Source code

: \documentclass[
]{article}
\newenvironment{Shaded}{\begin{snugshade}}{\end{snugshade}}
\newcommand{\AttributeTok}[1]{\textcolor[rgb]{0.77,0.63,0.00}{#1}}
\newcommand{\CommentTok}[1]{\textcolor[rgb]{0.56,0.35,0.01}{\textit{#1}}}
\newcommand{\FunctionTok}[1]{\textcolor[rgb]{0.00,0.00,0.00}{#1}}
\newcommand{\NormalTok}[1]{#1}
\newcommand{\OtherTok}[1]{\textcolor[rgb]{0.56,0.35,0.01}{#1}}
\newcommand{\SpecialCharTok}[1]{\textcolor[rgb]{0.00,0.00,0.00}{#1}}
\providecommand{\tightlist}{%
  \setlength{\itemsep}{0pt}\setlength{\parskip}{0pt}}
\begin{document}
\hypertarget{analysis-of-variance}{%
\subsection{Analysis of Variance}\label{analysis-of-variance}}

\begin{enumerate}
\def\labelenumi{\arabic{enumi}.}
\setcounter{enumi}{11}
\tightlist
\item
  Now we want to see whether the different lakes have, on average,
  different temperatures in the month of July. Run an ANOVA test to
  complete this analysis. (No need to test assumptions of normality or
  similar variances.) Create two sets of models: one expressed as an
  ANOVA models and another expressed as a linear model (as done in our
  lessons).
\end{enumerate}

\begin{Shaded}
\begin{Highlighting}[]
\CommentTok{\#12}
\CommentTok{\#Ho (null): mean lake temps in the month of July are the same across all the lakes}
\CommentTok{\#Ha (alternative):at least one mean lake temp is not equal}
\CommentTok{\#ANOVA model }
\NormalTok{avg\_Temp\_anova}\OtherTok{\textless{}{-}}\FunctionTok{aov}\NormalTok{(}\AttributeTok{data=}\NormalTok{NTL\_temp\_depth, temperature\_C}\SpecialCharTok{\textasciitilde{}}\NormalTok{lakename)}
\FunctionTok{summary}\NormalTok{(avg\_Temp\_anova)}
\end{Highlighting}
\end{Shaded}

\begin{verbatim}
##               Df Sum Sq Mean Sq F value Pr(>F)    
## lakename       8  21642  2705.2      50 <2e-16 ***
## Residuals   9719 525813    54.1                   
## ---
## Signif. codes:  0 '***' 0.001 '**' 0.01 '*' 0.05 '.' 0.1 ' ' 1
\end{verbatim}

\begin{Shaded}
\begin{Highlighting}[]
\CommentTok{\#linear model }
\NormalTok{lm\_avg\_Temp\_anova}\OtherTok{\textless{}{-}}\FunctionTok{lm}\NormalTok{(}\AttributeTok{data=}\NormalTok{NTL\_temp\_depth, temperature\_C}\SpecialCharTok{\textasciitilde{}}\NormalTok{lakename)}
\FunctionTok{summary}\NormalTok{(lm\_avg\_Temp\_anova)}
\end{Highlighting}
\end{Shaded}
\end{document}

• **What you should do**
If a line in the entries holds the string "data", copy it.

• **Your solution**
\NormalTok{avg\_Temp\_anova}\OtherTok{\textless{}{-}}\FunctionTok{aov}\NormalTok{(}\AttributeTok{data=}\NormalTok{NTL\_temp\_depth, temperature\_C}\SpecialCharTok{\textasciitilde{}}\NormalTok{lakename)}
\NormalTok{lm\_avg\_Temp\_anova}\OtherTok{\textless{}{-}}\FunctionTok{lm}\NormalTok{(}\AttributeTok{data=}\NormalTok{NTL\_temp\_depth, temperature\_C}\SpecialCharTok{\textasciitilde{}}\NormalTok{lakename)}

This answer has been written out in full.